Let’s rely instead on logic.  If climate change science is wrong and the weather patterns of the last ten years are simply cyclical, the worst thing that happens if we change our behaviors would be a much better world.  One that has us end our dependency on oil (folks, this stuff will run out eventually), disentangle ourselves from deeply troubled parts of the world, operate smarter transportation, buildings, and technologies, create whole new job sectors, and fight off a range of health issues.  If climate change theory is right and we do none of those things, we put the whole species at risk. 

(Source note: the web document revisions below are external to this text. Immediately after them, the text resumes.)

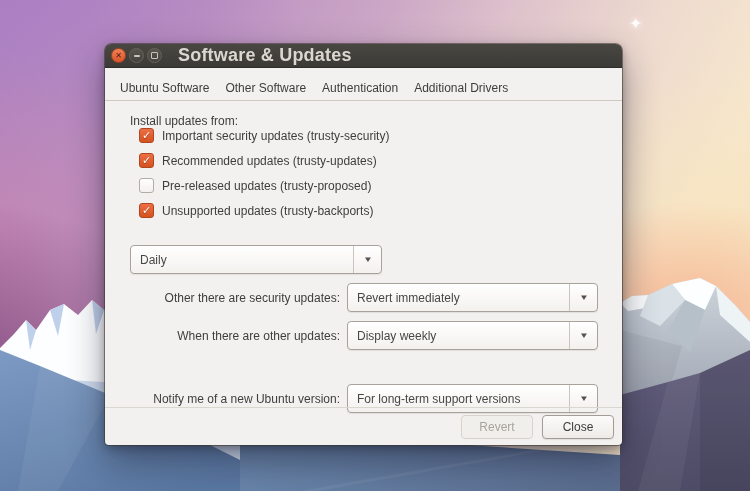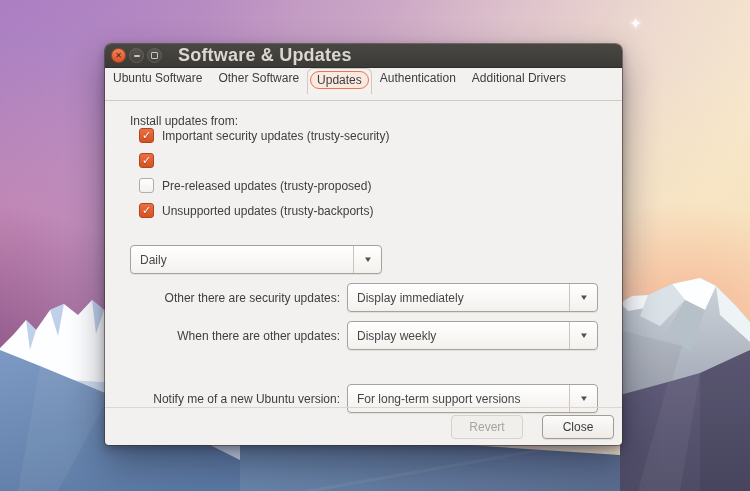--- a/index.html
+++ b/index.html
@@ -36,8 +36,8 @@
   .title{margin-left:13px;font-size:18px;font-weight:bold;color:#DBD7D0;letter-spacing:.2px;}
 
   
-  .tabstrip{display:flex;align-items:flex-start;height:33px;box-sizing:border-box;
-    border-bottom:1px solid #CFC9C2;}
+  .tabstrip{display:flex;align-items:flex-end;height:33px;box-sizing:border-box;
+    padding-left:7px;border-bottom:1px solid #CFC9C2;}
   .tab{padding:3px 8px 5px;font-size:12px;color:#3D3D3D;white-space:nowrap;}
   .tab.active{background:#F3F2F0;border:1px solid #CFC9C2;border-bottom:none;
     border-radius:6px 6px 0 0;margin-bottom:-1px;padding:2px 2px 5px;}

Is that the bet we want to make?  Oh wait, millions of people play the lottery each week — essentially a tax on those who failed their statistics course. 

We can get it right.   There was a recent and heartening story about the amazing progress Mexico City has made on its epic pollution problems.  With an investment in excellent and inexpensive public transportation, more stringent emission standards, and a crackdown on dirty industrial sites, the city went from a 10 on the 1-10 scale of worst cities to a 5, as one expert noted.  Major cities in emerging economies like India and China are studying the Mexico city model and not a minute too soon.  We need the rest of the world to be good long-term thinkers, since the US seems to be more worried about the saber tooth tiger.

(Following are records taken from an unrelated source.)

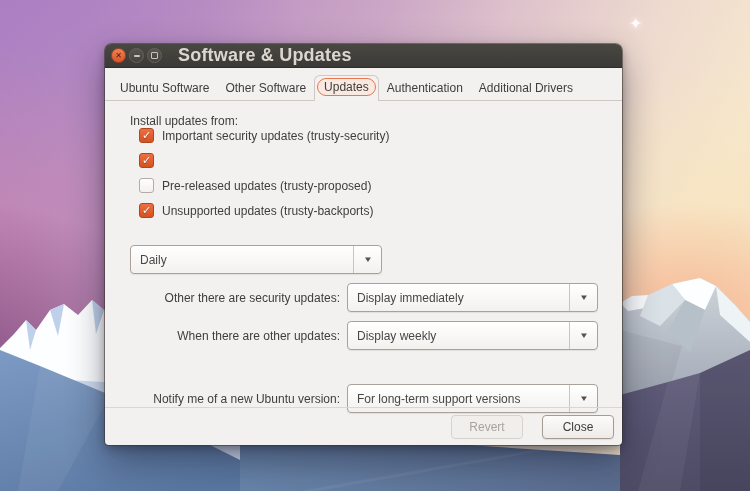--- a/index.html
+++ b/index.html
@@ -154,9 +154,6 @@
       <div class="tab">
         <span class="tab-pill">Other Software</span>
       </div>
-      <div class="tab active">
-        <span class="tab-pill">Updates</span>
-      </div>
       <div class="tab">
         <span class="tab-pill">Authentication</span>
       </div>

On another and final note, and I can’t quite believe I’m saying this, I have found a conservative columnist that I really like and admire.  Russ Douthat of the New York Times challenges my thinking with reason, common sense, and a refreshingly measured voice.  See his excellent column today regarding higher education and liberal elites (http://www.nytimes.com/2010/07/19/opinion/19douthat.html?_r=1&ref=opinion).  I don’t always agree with him, but I always read him now and I often find my thinking influenced by his arguments.  At the same time, I can barely glance at  the work of ostensible liberal Maureen Dowd.  If her snarky, stiletto heels pseudo-feminism isn’t bad enough, her recent reports from Saudi Arabia exhibit an abject ignorance  and almost willful refusal to actually try and understand a culture in which she is a visitor and guest.  Wow, praising the conservative columnist and eschewing the liberal — this world really is turning upside down.

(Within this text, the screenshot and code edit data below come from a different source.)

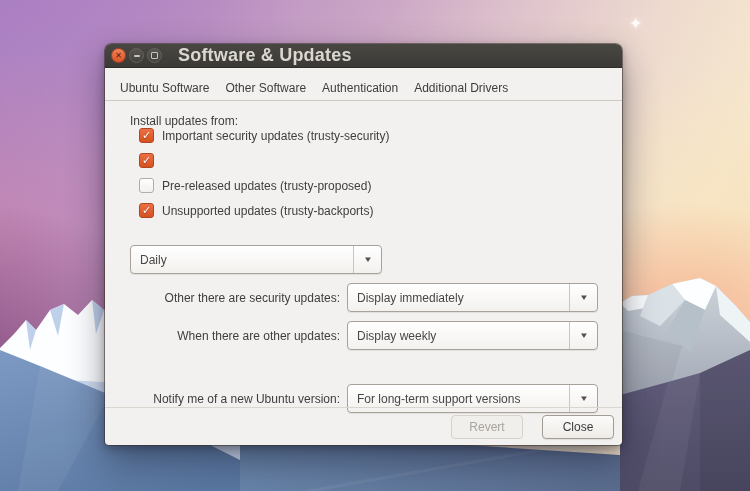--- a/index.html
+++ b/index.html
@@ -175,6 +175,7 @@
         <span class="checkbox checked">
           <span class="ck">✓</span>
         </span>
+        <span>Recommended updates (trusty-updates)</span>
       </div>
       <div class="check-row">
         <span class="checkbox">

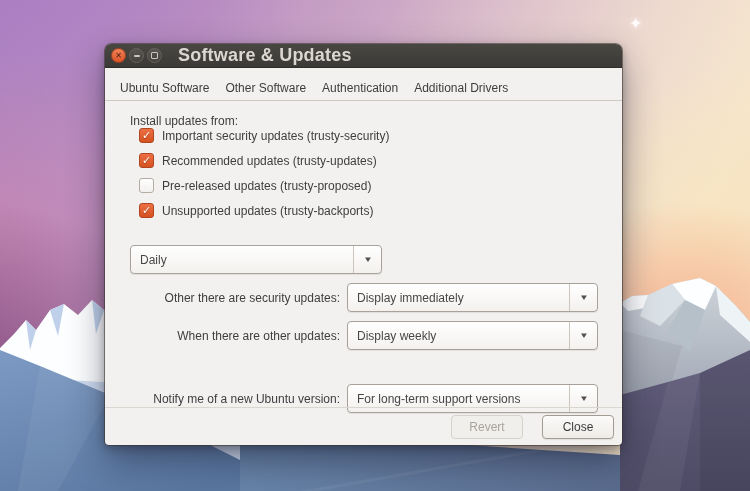--- a/index.html
+++ b/index.html
@@ -202,7 +202,7 @@
         <div class="dd-row">
           <span class="dd-label">Other there are security updates:</span>
           <div class="dropdown">
-            <span class="dd-value">Display immediately</span>
+            <span class="dd-value">Revert immediately</span>
             <span class="dd-arrow-box">
               <span class="dd-arrow">▼</span>
             </span>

2 thoughts on “The saber tooth tiger isn’t really a threat anymore

  1. Rico says:

    I’m curious to know what Dowd article you found so offensive. I went looking as you didn’t provide a link with that one, and only read bland feminist rhetoric. I would agree with your claim that she exhibits “an abject ignorance”, but what should she have done instead? What claims has she made that were not true, even if clothed in naivety?

  2. Paul Leblanc says:

    I should have been more clear. Her latest is a story in Vanity Fair about her recent travels in the Kingdom. You can get a taste of it at http://www.vanityfair.com/culture/features/2010/08/saudi-arabia-slide-show-201008#slide=1.

    She dons an abaya and pokes fun at it repeatedly. She shows little cultural sensitivity to what is a much more complex artifact and practice than is often understood in the West. It may be that patriarchial society has reduced the wearing of the abaya to a much more repressive symbol than is comfortable for many or even most of us, but it has a complex history and role and may be no worse in many ways than the fashions that Dowd favors for herself.

    What should she have done? She should have looked beyond the abaya in trying to assess the progress for women in Saudi Arabia. The King has sacked a number of hard core conservative clerics, appointed a woman to a senior Cabinet post (a first), invested heavily in education for women, and intervened in some of the heinous religious court rulings that shock (as they should) the west. They have a long, long way to go, but as a Saudi friend, a woman journalist and feminist, said to me, “This is a time of enormous progress for women in the Kingdom.”

    Dowd should have taken the time to look hard and report honestly, but as usual, she lets snarky humor and easy shots trump complexity and cultural sensitivity.